-- TASK MATERIAL follows --

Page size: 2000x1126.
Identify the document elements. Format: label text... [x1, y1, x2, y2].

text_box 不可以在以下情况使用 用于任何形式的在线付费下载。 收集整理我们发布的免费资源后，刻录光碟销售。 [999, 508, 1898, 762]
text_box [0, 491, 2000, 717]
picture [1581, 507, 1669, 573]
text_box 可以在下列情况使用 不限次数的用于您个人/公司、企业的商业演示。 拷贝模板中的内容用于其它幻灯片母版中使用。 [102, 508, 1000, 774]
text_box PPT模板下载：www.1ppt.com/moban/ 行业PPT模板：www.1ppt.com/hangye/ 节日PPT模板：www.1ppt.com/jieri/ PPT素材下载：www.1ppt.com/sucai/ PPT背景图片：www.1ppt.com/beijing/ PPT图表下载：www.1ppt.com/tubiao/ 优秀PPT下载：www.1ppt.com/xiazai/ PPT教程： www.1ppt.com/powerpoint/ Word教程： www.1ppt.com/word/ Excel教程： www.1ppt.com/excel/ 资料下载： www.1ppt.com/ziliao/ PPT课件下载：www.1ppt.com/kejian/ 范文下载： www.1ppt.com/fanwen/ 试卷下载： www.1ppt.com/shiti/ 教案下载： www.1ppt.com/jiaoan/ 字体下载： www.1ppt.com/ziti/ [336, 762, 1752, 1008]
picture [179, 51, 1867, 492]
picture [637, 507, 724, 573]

-- TASK MATERIAL concluded --
-- TASK MATERIAL follows --

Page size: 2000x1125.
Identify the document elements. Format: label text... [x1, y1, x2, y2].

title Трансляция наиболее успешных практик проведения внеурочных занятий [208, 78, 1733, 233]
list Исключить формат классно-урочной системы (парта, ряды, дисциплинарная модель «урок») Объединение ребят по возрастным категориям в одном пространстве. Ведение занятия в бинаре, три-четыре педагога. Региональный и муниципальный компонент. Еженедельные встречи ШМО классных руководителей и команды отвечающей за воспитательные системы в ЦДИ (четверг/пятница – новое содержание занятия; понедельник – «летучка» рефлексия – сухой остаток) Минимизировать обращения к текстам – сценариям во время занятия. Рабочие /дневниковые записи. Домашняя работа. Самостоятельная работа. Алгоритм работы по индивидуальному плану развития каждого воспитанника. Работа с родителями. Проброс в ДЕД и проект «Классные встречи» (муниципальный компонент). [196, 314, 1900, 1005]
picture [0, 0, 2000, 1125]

-- TASK MATERIAL concluded --

## TASK BRIEF
All lines in the records above that contain "Page" are to be reported.

## EXERCISE OUTPUT
Page size: 2000x1126.
Page size: 2000x1125.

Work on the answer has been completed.